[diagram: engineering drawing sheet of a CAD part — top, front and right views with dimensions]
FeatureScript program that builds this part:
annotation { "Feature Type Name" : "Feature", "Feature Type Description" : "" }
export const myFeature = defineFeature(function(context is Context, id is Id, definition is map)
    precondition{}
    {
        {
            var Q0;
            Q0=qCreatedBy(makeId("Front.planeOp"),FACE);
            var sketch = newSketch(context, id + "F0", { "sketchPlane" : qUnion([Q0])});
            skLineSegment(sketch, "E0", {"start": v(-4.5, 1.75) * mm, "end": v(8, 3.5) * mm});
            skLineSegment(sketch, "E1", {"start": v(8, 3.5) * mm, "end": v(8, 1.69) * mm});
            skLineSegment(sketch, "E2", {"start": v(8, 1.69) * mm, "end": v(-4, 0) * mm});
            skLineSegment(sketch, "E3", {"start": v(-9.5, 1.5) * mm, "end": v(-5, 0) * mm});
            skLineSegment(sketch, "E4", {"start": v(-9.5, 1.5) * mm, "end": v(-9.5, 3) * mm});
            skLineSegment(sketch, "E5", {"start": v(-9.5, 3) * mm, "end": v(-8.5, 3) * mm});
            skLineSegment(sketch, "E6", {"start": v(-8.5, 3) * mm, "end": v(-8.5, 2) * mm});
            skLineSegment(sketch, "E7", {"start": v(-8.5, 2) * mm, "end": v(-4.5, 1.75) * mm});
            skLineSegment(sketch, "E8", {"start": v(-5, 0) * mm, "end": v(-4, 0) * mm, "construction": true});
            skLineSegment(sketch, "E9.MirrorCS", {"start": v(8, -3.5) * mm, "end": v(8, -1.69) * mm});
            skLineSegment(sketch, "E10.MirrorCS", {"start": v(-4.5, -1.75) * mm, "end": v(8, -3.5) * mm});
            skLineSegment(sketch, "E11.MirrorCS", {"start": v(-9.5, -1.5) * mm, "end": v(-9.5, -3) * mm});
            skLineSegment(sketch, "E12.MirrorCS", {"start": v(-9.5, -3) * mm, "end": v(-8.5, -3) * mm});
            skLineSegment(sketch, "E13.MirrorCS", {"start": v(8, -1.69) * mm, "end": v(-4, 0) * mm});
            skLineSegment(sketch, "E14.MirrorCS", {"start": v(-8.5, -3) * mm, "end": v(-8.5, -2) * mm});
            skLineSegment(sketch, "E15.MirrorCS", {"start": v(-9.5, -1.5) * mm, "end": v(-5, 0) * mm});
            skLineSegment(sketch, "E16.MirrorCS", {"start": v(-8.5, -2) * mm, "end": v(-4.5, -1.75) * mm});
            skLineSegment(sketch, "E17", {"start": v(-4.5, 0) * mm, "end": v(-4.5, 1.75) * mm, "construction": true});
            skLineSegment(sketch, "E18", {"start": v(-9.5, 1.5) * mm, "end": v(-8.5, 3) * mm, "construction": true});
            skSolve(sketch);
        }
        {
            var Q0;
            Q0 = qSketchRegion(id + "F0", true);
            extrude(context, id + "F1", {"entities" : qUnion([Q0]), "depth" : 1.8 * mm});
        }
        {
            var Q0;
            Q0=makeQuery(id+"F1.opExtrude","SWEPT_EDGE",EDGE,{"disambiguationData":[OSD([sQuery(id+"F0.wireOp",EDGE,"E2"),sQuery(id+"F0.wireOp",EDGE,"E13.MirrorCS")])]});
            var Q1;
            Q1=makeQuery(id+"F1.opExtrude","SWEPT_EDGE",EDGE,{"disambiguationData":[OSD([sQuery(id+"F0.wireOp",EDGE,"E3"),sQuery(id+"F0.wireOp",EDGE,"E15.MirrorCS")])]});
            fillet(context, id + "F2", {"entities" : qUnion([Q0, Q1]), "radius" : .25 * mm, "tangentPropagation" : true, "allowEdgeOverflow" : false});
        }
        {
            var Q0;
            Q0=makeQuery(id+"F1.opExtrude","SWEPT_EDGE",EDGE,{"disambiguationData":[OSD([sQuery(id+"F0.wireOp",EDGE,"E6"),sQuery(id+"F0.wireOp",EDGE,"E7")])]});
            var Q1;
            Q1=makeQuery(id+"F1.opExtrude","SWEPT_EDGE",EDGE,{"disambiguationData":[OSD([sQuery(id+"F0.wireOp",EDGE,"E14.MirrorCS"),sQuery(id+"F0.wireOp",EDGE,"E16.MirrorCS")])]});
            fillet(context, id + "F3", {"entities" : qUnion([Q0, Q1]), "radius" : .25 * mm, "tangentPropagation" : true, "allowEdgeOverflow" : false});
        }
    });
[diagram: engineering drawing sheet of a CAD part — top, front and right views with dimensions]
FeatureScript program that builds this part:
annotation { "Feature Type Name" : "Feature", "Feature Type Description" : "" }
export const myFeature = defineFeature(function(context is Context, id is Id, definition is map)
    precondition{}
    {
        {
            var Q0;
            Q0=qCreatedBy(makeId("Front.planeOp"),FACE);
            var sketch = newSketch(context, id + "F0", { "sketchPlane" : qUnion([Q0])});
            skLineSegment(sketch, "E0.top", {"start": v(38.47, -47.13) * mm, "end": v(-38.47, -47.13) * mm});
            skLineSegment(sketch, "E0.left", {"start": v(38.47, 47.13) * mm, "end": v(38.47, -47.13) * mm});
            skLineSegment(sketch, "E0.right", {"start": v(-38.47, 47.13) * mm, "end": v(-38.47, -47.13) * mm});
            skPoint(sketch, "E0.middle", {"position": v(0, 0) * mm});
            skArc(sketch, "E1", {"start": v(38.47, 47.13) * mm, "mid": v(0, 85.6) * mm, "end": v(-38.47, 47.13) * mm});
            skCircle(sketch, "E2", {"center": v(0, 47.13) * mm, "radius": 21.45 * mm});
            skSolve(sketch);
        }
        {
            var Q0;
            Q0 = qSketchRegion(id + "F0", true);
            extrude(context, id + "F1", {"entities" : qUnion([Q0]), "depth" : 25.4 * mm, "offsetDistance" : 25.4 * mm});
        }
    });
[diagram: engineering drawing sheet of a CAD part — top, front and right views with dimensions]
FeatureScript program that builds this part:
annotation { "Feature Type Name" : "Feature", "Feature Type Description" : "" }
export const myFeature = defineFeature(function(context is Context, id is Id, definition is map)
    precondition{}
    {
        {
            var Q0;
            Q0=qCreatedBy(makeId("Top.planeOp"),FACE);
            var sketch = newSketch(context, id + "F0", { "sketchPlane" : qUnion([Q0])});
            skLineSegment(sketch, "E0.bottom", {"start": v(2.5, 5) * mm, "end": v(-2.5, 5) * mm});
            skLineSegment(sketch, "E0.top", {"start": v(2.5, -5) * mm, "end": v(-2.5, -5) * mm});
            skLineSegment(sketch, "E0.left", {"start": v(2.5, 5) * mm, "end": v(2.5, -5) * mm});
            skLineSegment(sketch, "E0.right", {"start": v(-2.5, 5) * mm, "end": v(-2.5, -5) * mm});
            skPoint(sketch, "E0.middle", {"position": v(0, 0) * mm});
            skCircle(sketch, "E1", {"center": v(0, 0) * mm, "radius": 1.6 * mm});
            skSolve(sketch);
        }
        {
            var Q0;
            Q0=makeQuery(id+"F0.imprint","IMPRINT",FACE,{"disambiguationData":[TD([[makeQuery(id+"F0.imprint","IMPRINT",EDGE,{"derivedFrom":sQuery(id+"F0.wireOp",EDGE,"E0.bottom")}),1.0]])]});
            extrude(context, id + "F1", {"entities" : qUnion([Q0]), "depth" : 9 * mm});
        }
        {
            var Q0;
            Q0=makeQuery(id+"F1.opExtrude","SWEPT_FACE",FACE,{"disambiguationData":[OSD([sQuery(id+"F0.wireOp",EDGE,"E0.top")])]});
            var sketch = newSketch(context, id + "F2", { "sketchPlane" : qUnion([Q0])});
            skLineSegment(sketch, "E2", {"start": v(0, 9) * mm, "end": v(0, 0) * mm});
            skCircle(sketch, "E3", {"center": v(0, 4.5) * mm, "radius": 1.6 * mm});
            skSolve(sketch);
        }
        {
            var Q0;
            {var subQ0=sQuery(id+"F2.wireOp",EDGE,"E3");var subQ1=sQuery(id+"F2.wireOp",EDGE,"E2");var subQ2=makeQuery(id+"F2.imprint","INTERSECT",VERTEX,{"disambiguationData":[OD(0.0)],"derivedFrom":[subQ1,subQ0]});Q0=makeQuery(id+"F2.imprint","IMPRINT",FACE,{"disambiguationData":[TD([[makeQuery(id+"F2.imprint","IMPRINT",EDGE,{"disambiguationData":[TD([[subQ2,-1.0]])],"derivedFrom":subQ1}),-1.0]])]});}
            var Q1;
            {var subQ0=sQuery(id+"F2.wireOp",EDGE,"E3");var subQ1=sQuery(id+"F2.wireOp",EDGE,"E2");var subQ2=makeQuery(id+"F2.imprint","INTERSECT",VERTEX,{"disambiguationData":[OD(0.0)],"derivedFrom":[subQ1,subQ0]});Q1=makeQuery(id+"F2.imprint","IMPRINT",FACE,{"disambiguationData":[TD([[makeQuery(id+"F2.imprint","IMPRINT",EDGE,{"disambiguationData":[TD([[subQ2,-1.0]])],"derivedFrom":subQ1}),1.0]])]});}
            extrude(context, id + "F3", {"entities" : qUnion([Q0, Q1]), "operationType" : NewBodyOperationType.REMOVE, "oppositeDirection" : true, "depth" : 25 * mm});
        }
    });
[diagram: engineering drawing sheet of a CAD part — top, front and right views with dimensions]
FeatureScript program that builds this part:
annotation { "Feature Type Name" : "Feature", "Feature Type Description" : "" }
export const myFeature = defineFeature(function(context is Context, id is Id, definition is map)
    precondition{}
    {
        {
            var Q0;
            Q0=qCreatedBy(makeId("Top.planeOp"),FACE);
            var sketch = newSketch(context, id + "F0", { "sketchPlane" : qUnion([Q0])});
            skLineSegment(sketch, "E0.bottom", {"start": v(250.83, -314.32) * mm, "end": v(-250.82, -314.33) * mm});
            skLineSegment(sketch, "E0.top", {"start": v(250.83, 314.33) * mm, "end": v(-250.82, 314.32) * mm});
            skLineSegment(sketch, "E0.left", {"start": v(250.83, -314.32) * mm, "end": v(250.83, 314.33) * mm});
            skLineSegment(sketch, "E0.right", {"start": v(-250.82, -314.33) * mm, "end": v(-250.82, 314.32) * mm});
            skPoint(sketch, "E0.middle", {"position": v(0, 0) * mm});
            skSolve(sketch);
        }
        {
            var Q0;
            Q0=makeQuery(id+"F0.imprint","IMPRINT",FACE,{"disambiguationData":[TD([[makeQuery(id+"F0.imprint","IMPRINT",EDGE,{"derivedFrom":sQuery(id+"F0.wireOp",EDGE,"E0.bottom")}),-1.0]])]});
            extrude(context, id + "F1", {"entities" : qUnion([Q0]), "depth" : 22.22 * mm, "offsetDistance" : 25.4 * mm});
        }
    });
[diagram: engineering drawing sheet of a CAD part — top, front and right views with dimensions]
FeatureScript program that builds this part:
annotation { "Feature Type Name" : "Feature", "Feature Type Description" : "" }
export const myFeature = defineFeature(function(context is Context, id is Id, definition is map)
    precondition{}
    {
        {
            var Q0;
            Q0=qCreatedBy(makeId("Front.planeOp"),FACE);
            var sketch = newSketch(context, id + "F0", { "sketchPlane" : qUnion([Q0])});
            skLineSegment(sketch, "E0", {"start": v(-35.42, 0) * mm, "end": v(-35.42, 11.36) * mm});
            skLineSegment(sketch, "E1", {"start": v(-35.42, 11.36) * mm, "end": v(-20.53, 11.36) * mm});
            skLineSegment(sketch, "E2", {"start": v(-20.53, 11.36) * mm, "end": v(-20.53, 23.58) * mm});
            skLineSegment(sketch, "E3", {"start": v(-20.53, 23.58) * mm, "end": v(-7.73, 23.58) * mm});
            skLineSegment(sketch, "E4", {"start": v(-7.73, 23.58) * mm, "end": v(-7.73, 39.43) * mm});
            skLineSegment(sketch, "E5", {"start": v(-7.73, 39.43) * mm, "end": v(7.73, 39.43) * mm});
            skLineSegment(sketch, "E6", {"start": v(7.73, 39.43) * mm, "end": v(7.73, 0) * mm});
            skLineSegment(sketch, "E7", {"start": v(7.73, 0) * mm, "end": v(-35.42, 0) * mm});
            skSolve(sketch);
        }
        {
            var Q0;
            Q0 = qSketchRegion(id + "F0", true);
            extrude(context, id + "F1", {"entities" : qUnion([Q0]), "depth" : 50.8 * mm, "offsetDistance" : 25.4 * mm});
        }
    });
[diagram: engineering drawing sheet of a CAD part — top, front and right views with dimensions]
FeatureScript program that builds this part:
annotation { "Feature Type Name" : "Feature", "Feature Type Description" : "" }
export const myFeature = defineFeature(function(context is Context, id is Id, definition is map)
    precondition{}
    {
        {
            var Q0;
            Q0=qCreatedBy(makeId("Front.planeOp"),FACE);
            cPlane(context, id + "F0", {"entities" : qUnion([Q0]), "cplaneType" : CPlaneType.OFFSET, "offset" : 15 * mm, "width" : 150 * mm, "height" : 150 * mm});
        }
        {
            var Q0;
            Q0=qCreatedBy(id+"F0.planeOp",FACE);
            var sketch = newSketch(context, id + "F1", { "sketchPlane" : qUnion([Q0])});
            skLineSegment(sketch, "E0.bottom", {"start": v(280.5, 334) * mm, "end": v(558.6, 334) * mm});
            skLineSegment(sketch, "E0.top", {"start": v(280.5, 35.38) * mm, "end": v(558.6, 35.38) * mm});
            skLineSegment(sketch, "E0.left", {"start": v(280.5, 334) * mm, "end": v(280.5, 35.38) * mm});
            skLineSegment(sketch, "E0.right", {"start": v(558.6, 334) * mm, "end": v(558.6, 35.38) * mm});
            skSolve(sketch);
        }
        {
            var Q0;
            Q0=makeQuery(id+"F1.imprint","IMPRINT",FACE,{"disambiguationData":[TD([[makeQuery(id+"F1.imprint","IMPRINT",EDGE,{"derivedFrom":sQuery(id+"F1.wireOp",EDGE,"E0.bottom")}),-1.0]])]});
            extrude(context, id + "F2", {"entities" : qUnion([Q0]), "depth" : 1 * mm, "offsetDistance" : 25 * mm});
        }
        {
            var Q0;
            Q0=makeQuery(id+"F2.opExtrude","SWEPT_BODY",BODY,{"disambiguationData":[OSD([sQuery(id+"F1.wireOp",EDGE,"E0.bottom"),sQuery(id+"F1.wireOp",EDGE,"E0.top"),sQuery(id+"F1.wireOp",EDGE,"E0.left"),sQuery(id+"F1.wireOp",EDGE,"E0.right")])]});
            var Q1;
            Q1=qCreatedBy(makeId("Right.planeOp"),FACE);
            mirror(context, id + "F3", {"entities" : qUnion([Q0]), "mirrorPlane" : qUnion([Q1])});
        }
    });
******
GIVEN INSTRUCTION:
Extract each line of the entries above that contains the string "center". Matching is case-sensitive.

RESPONSE TO THE TASK:
            skCircle(sketch, "E2", {"center": v(0, 47.13) * mm, "radius": 21.45 * mm});
            skCircle(sketch, "E1", {"center": v(0, 0) * mm, "radius": 1.6 * mm});
            skCircle(sketch, "E3", {"center": v(0, 4.5) * mm, "radius": 1.6 * mm});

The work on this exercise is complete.